WHAT TO PRODUCE – Copy out the message below about HKSCS and code page mapping, word for word and in full.

PASSAGE SHOWN –
Thanks for this and the several private responses.
For anyone interested, in addition to the Microsoft page:
http://www.microsoft.com/hk/hkscs/
The HK Gov't has a web page, fonts and mapping tables:
http://www.info.gov.hk/digital21/eng/hkscs/introduction.html
Oracle gave a nice paper at a recent Unicode conference:
http://www.unicode.org/iuc/iuc18/papers/b19.ppt
It amazes me that in the year 2000, organizations are still creating
chaos by amending definitions of standards especially code pages,
without giving the new creation its own name or some other way of
distinguishing it, and then on top of that creating multiple mapping
tables.
I understand the desire to get new functionality into users hands, but
would it have been a problem to rename either big5 or 950 to something
like big-6 or big-5hk or 950HK or 951?
So now we can't tell if big-5 or 950 will or won't have this data, or
even whether Unicode data will have these characters in the private use
area or elsewhere, or whether software that may be on the other end of
the pipe supports HKSCS or not, or even if their operating system has
the patch or not.

SOURCE EXCERPT –
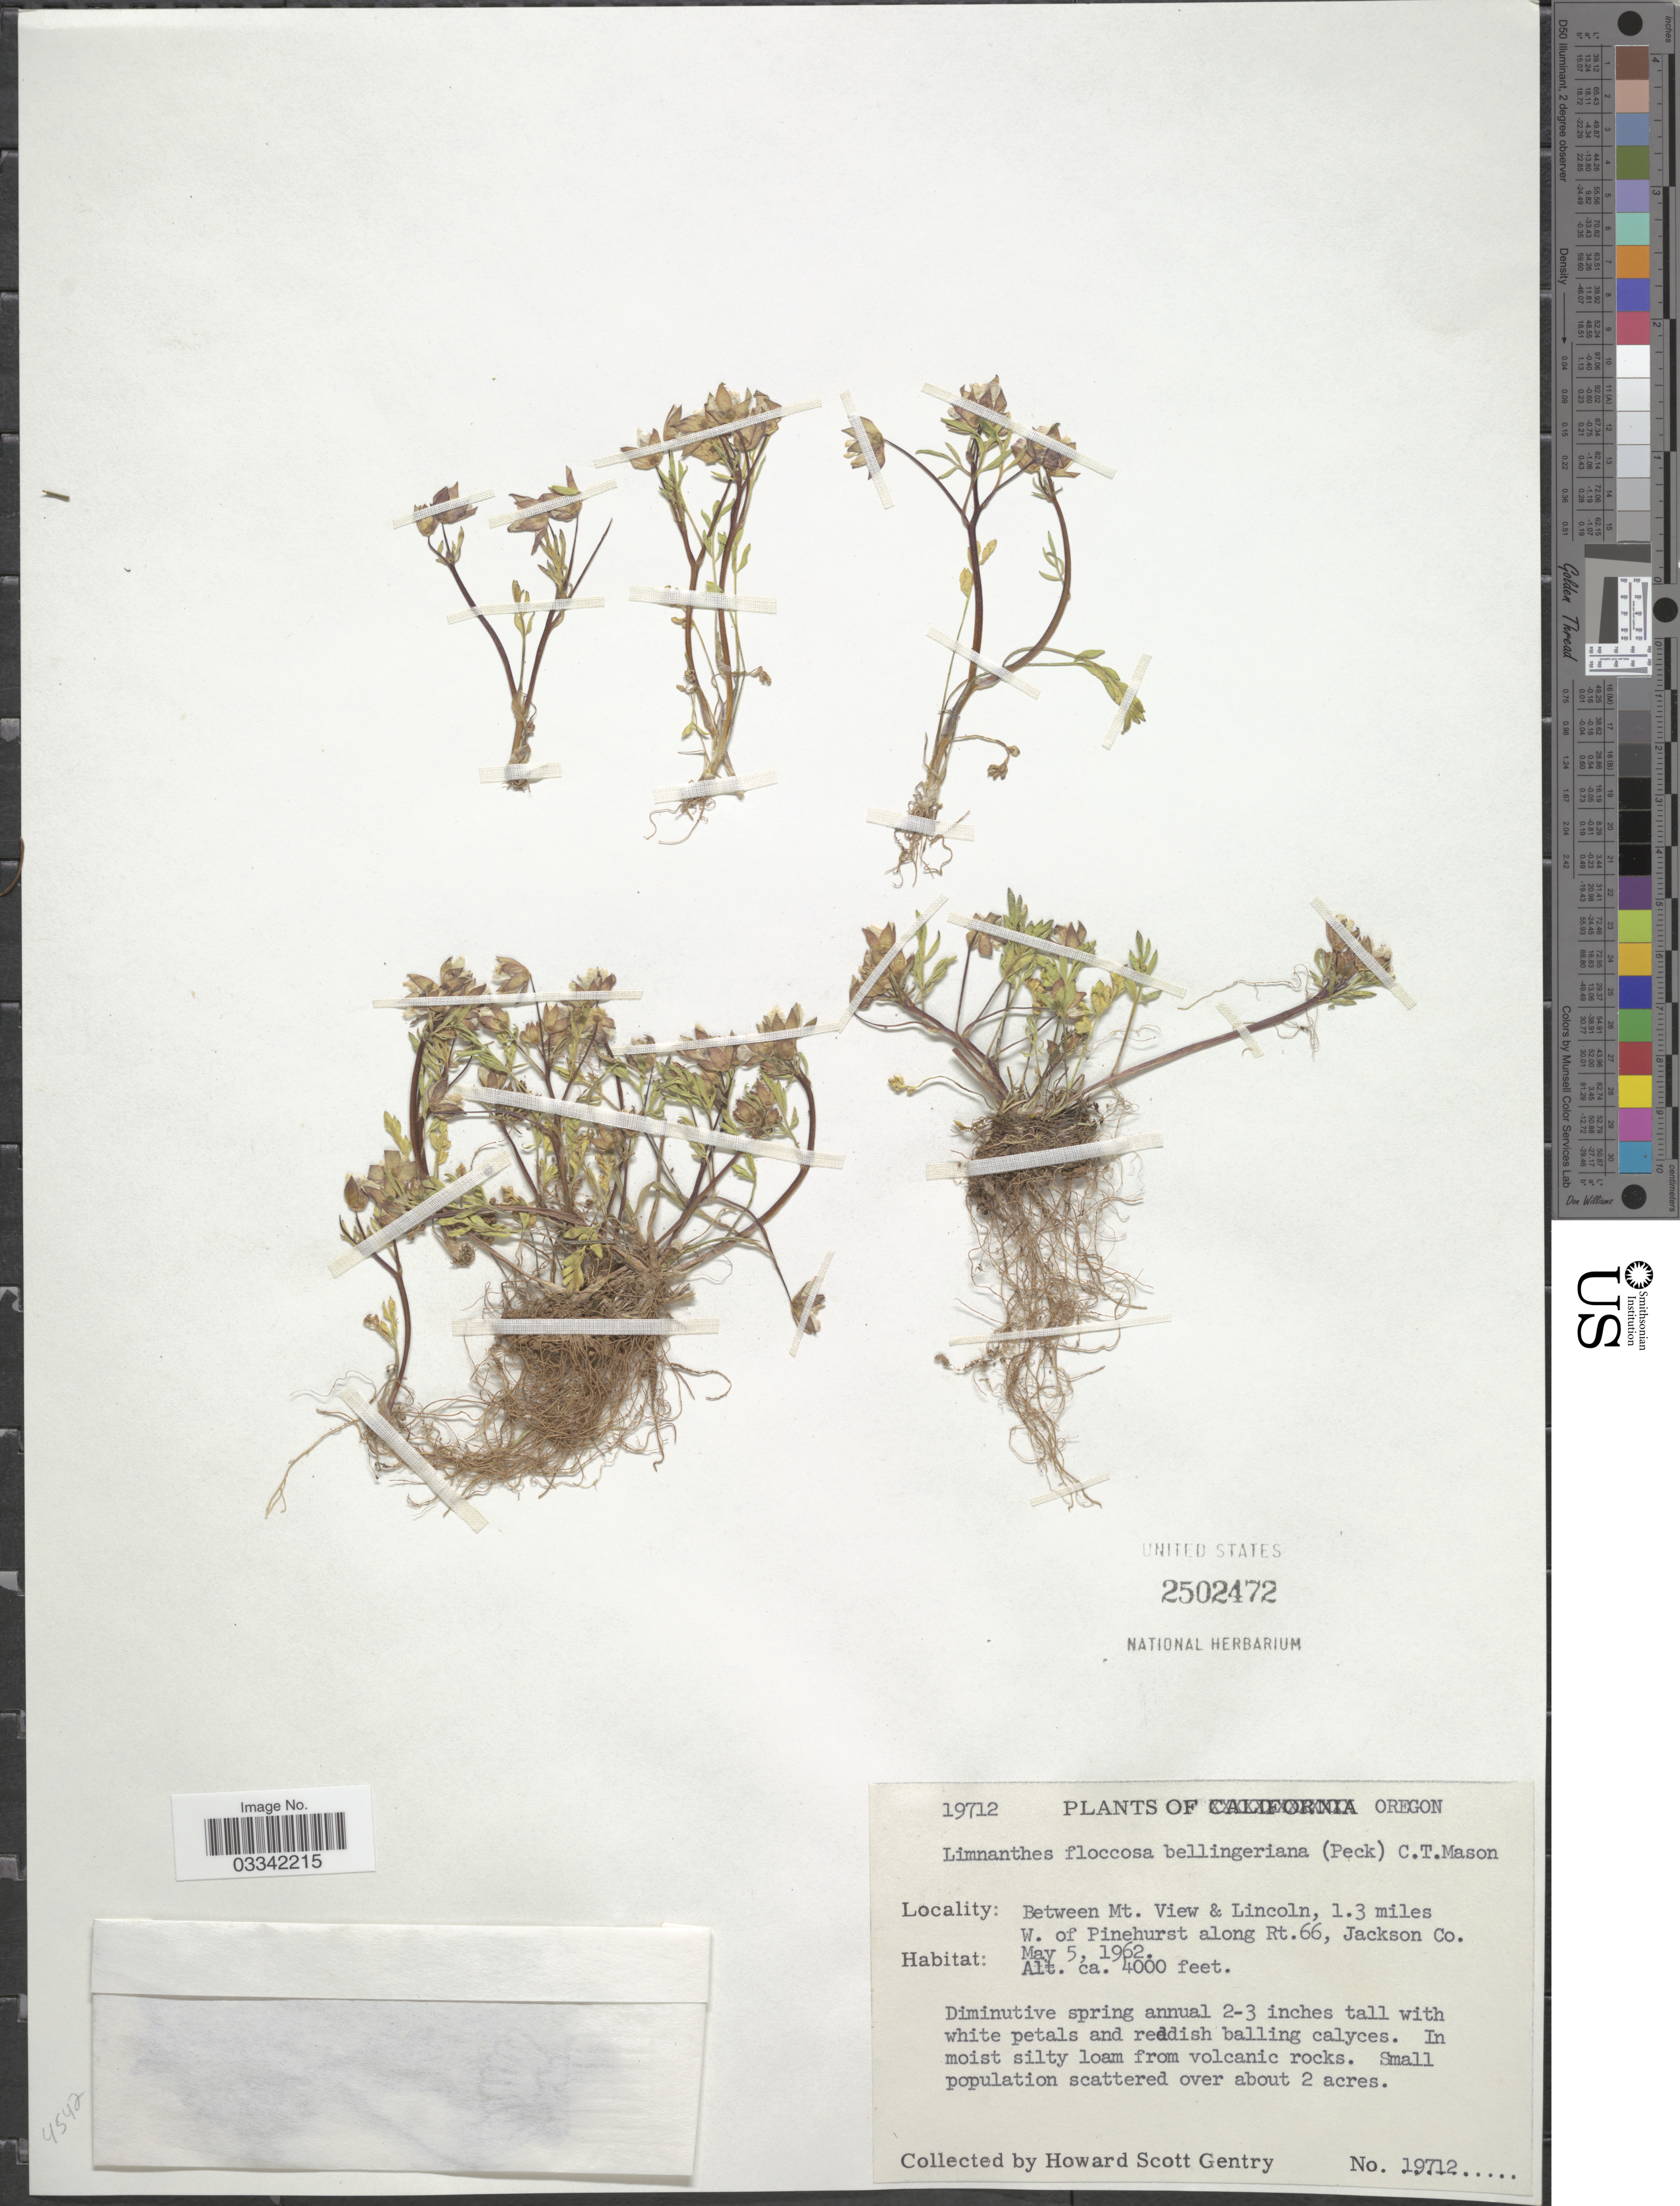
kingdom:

OUTPUT OF THE EXERCISE –
Thanks for this and the several private responses.
For anyone interested, in addition to the Microsoft page:
http://www.microsoft.com/hk/hkscs/
The HK Gov't has a web page, fonts and mapping tables:
http://www.info.gov.hk/digital21/eng/hkscs/introduction.html
Oracle gave a nice paper at a recent Unicode conference:
http://www.unicode.org/iuc/iuc18/papers/b19.ppt
It amazes me that in the year 2000, organizations are still creating
chaos by amending definitions of standards especially code pages,
without giving the new creation its own name or some other way of
distinguishing it, and then on top of that creating multiple mapping
tables.
I understand the desire to get new functionality into users hands, but
would it have been a problem to rename either big5 or 950 to something
like big-6 or big-5hk or 950HK or 951?
So now we can't tell if big-5 or 950 will or won't have this data, or
even whether Unicode data will have these characters in the private use
area or elsewhere, or whether software that may be on the other end of
the pipe supports HKSCS or not, or even if their operating system has
the patch or not.